| Type: | Trad, Alpine, 640 ft (194 m), 5 pitches, Grade II |
| GPS: | 42.73004, -109.17068 |
| FA: | Harvey Carter, James Ebert 1969 |
| Page Views: | 2,288 total · 14/month |
| Shared By: | Dapper Dan Rogers on Sep 24, 2012 · Updates |
| Admins: | Mike Snyder, Taylor Spiegelberg, Jake Dickerson |
Description
A grassy/slabby initial pitch or two leads to three or so pitches of nice 5.8/9 climbing.
P1 and P2: An easy Simo if you choose to. Trend left up on grassy flakes and slabs to a big slopey ledge left of the dihedral, a couple moves shy of the obvious roof.
P3 (crux 5.9): Move up and through the roof, passing a welcomed (old) bolt. A few steep moves turn into a bulgey crack (we took the right one), to a belay ledge just below a steep corner, that can take bigger gear if you traverse slightly right.

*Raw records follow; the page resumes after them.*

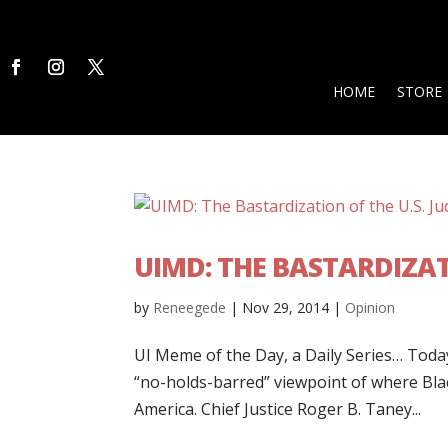
HOME
STORE
UIMD: THE BASTARDIZATI
by
Reneegede
|
Nov 29, 2014
|
Opinion
UI Meme of the Day, a Daily Series… Today’
“no-holds-barred” viewpoint of where Blac
America. Chief Justice Roger B. Taney...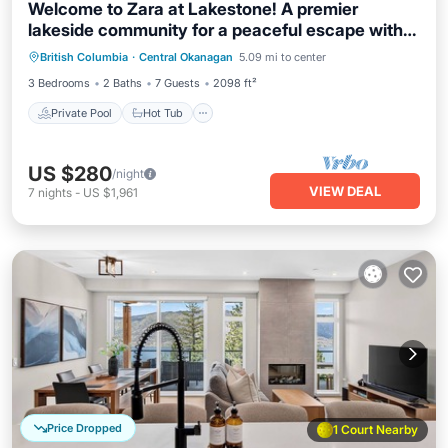
Welcome to Zara at Lakestone! A premier
lakeside community for a peaceful escape with
Private Pool
Hot Tub
Parking
pickleball courts, gym, and sauna. Spacious 3-
British Columbia
·
Central Okanagan
5.09 mi to center
Pool
bed, 3-bath suite with lake & hillside views, chef’s
3 Bedrooms
2 Baths
7 Guests
2098 ft²
kitchen, private patio w/BBQ & workspace.
Private Pool
Hot Tub
US $280
/night
VIEW DEAL
7
nights
-
US $1,961
Price Dropped
1 Court Nearby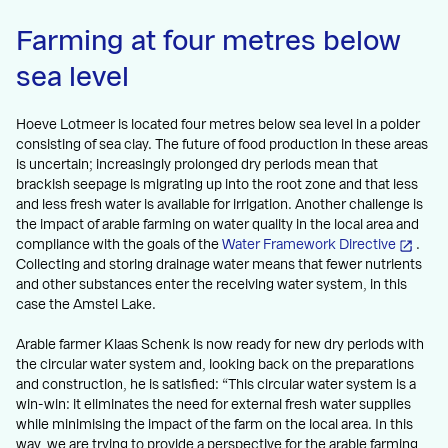
Farming at four metres below
sea level
Hoeve Lotmeer is located four metres below sea level in a polder
consisting of sea clay. The future of food production in these areas
is uncertain; increasingly prolonged dry periods mean that
brackish seepage is migrating up into the root zone and that less
and less fresh water is available for irrigation. Another challenge is
the impact of arable farming on water quality in the local area and
compliance with the goals of the
Water Framework Directive
.
Collecting and storing drainage water means that fewer nutrients
and other substances enter the receiving water system, in this
case the Amstel Lake.
Arable farmer Klaas Schenk is now ready for new dry periods with
the circular water system and, looking back on the preparations
and construction, he is satisfied: “This circular water system is a
win-win: it eliminates the need for external fresh water supplies
while minimising the impact of the farm on the local area. In this
way, we are trying to provide a perspective for the arable farming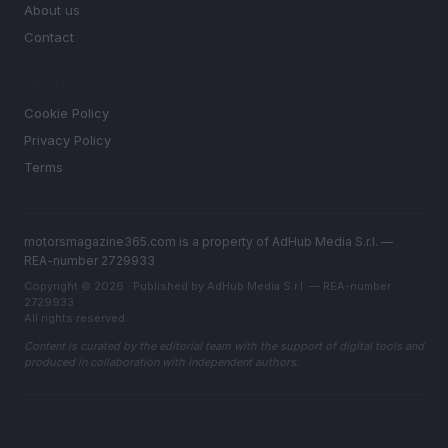
About us
Contact
LEGAL
Cookie Policy
Privacy Policy
Terms
motorsmagazine365.com is a property of AdHub Media S.r.l. —
REA-number 2729933
Copyright © 2026 · Published by AdHub Media S.r.l. — REA-number
2729933
All rights reserved
Content is curated by the editorial team with the support of digital tools and
produced in collaboration with independent authors.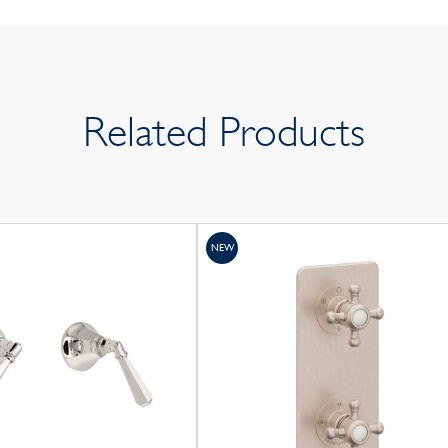
Related Products
NEW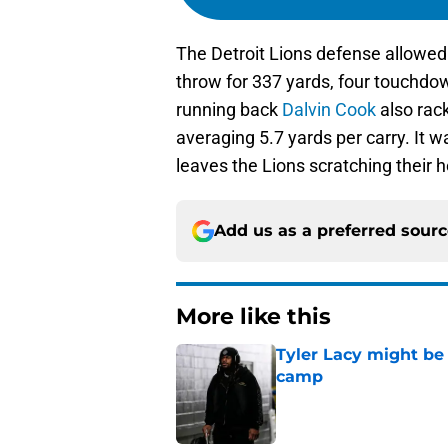
The Detroit Lions defense allowe
throw for 337 yards, four touchdo
running back
Dalvin Cook
also rac
averaging 5.7 yards per carry. It 
leaves the Lions scratching their 
Add us as a preferred sour
More like this
Tyler Lacy might be
camp
Published by on Invalid Dat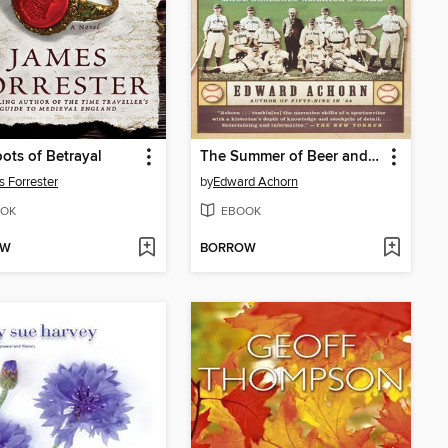
ots of Betrayal
The Summer of Beer and Whiskey
 Forrester
by
Edward Achorn
OK
EBOOK
OW
BORROW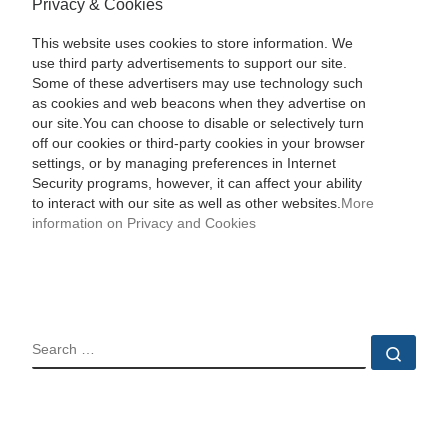
Privacy & Cookies
This website uses cookies to store information. We
use third party advertisements to support our site.
Some of these advertisers may use technology such
as cookies and web beacons when they advertise on
our site.You can choose to disable or selectively turn
off our cookies or third-party cookies in your browser
settings, or by managing preferences in Internet
Security programs, however, it can affect your ability
to interact with our site as well as other websites.
More
information on Privacy and Cookies
SEARCH
Sear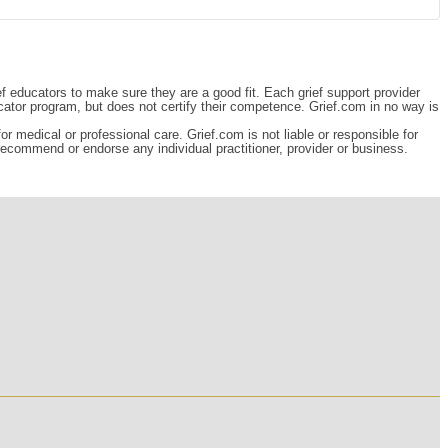
ef educators to make sure they are a good fit. Each grief support provider
cator program, but does not certify their competence. Grief.com in no way is
r medical or professional care. Grief.com is not liable or responsible for
 recommend or endorse any individual practitioner, provider or business.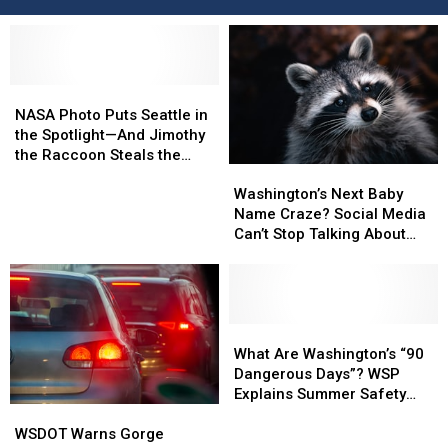
NASA
NASA
Photo
Photo
NASA Photo Puts Seattle in
Puts
Puts
the Spotlight—And Jimothy
Seattle
Seattle
the Raccoon Steals the
Washington’s
Washington’s
in
in
Show
Next
Next
the
the
Washington’s Next Baby
Baby
Baby
Spotlight
Spotlight
Name Craze? Social Media
Name
Name
—
—
Can’t Stop Talking About
Craze?
Craze?
And
And
‘Jimothy’
Social
Social
Jimothy
Jimothy
Media
Media
the
the
Can’t
Can’t
Raccoon
Raccoon
Stop
Stop
What
What
Steals
Steals
Talking
Talking
Are
Are
the
the
What Are Washington’s “90
About
About
Washington’s
Washington’s
Show
Show
Dangerous Days”? WSP
‘Jimothy’
‘Jimothy’
“90
“90
Explains Summer Safety
WSDOT
WSDOT
Dangerous
Dangerous
Effort
Warns
Warns
Days”?
Days”?
WSDOT Warns Gorge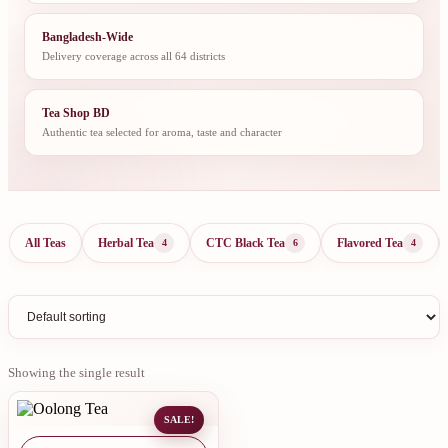
Bangladesh-Wide
Delivery coverage across all 64 districts
Tea Shop BD
Authentic tea selected for aroma, taste and character
All Teas
Herbal Tea
CTC Black Tea
Flavored Tea
4
6
4
Showing the single result
SALE!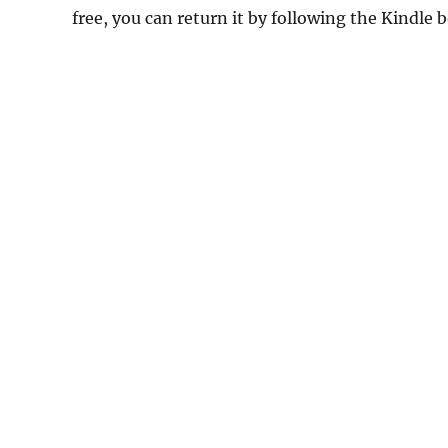
free, you can return it by following the Kindle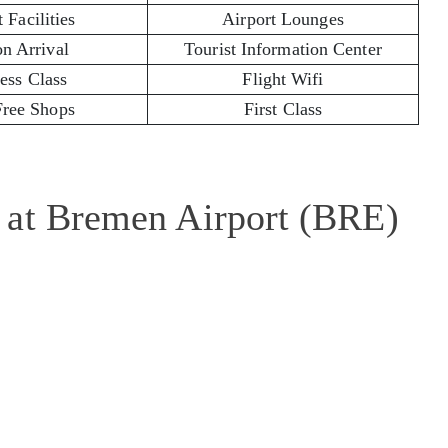
 Facilities
Airport Lounges
on Arrival
Tourist Information Center
ess Class
Flight Wifi
Free Shops
First Class
 at Bremen Airport (BRE)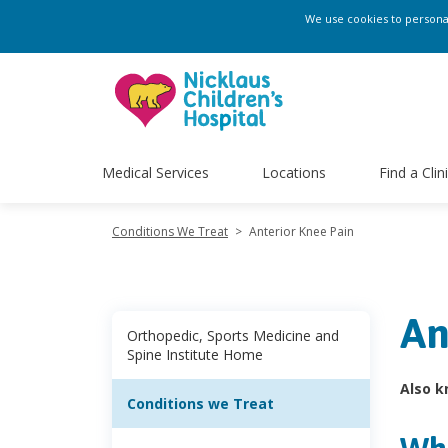
We use cookies to personali
Medical Services
Locations
Find a Clin
Conditions We Treat
>
Anterior Knee Pain
An
Orthopedic, Sports Medicine and
Spine Institute Home
Also k
Conditions we Treat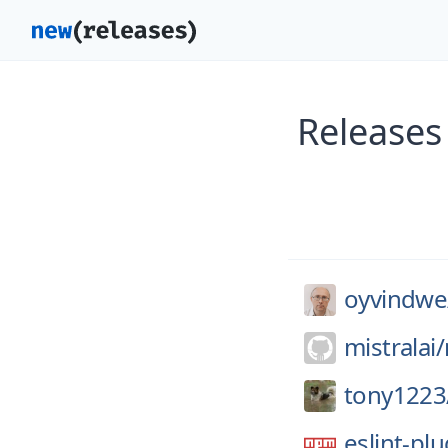
Releases
oyvindwe
mistralai/
tony1223
eslint-pl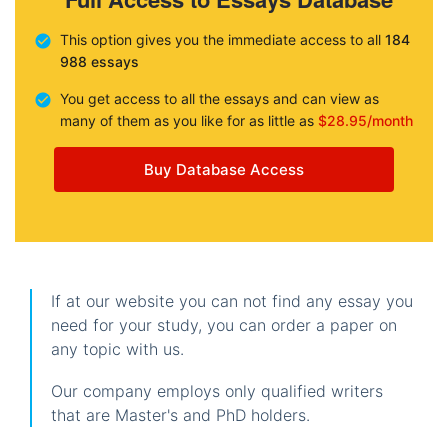
This option gives you the immediate access to all
184
988 essays
You get access to all the essays and can view as
many of them as you like for as little as
$28.95/month
Buy Database Access
If at our website you can not find any essay you
need for your study, you can order a paper on
any topic with us.
Our company employs only qualified writers
that are Master's and PhD holders.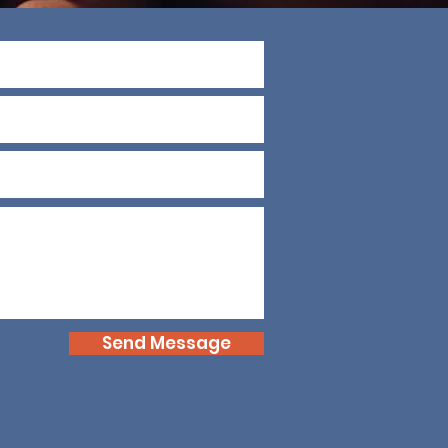
Send Message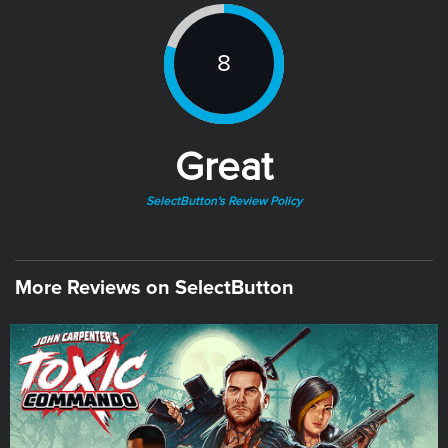
8
Great
SelectButton's Review Policy
More Reviews on SelectButton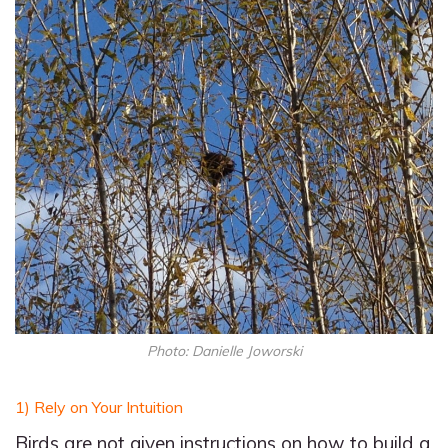
Photo: Danielle Joworski
1) Rely on Your Intuition
Birds are not given instructions on how to build a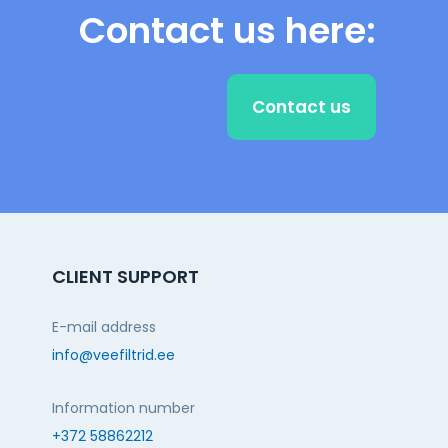
Contact us here:
Contact us
CLIENT SUPPORT
E-mail address
info@veefiltrid.ee
Information number
+372 58862212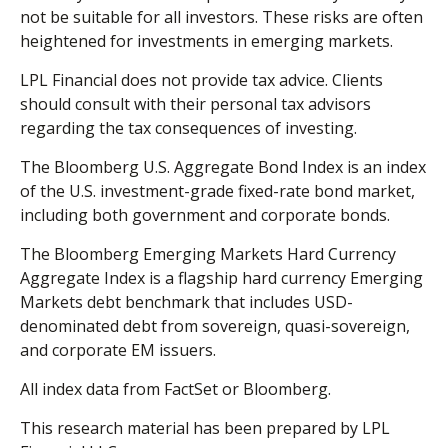
not be suitable for all investors. These risks are often
heightened for investments in emerging markets.
LPL Financial does not provide tax advice. Clients
should consult with their personal tax advisors
regarding the tax consequences of investing.
The Bloomberg U.S. Aggregate Bond Index is an index
of the U.S. investment-grade fixed-rate bond market,
including both government and corporate bonds.
The Bloomberg Emerging Markets Hard Currency
Aggregate Index is a flagship hard currency Emerging
Markets debt benchmark that includes USD-
denominated debt from sovereign, quasi-sovereign,
and corporate EM issuers.
All index data from FactSet or Bloomberg.
This research material has been prepared by LPL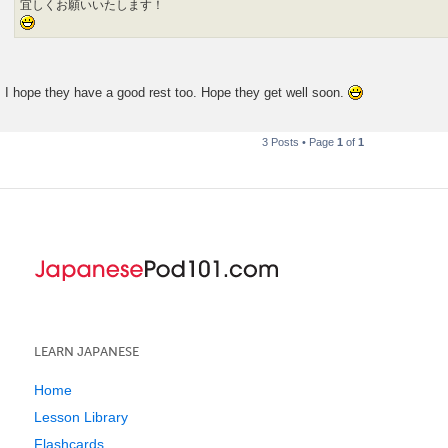
宜しくお願いいたします！
I hope they have a good rest too. Hope they get well soon.
3 Posts • Page
1
of
1
LEARN JAPANESE
Home
Lesson Library
Flashcards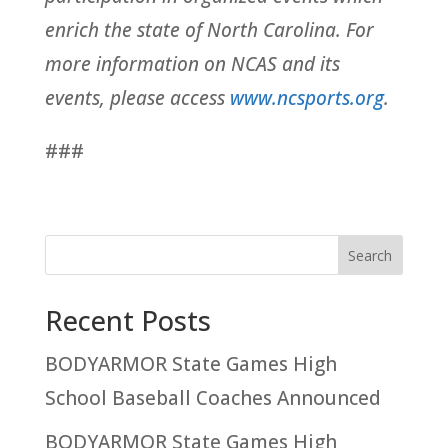
enrich the state of North Carolina. For
more information on NCAS and its
events, please access
www.ncsports.org
.
###
Recent Posts
BODYARMOR State Games High
School Baseball Coaches Announced
BODYARMOR State Games High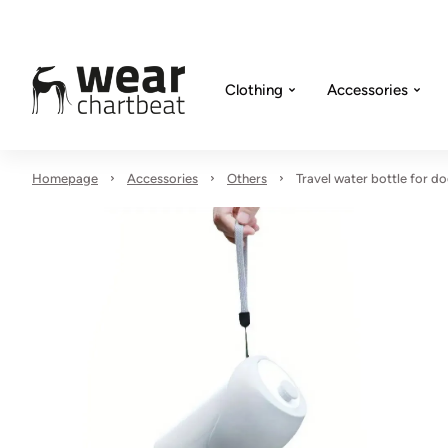
Clothing
Accessories
Homepage
Accessories
Others
Travel water bottle for d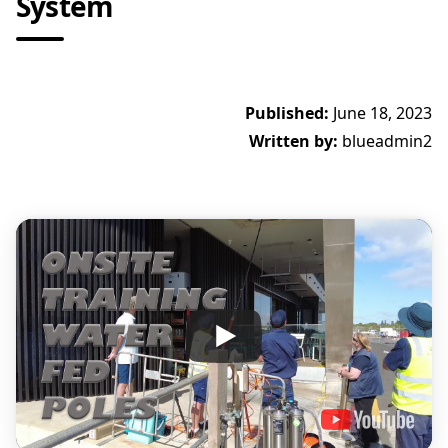
System
Published:
June 18, 2023
Written by:
blueadmin2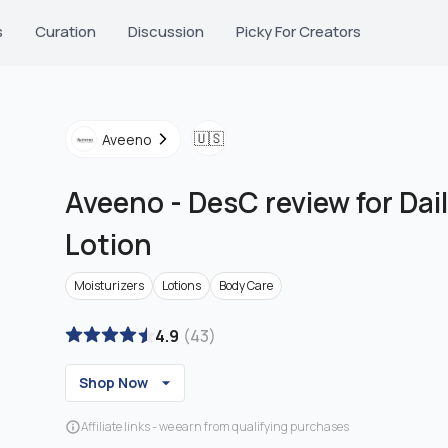
s
Curation
Discussion
Picky For Creators
🇺🇸
Aveeno
Aveeno
-
DesC review for Dai
Lotion
Moisturizers
Lotions
Body Care
4.9
(
43
)
Shop Now
Affiliate links - we earn from qualifying purchases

P4 and P5 (5.8): Can combine with a 70m. Climb the good corner, with one kind of weird offwidthey, tight move about midway. Belay on 4th class terrain above, scramble to the ridge. This will stretch a 70m if you choose to combine them.
Descend left, back to clear lake, or go ahead and climb the North Face, since you are already at the start!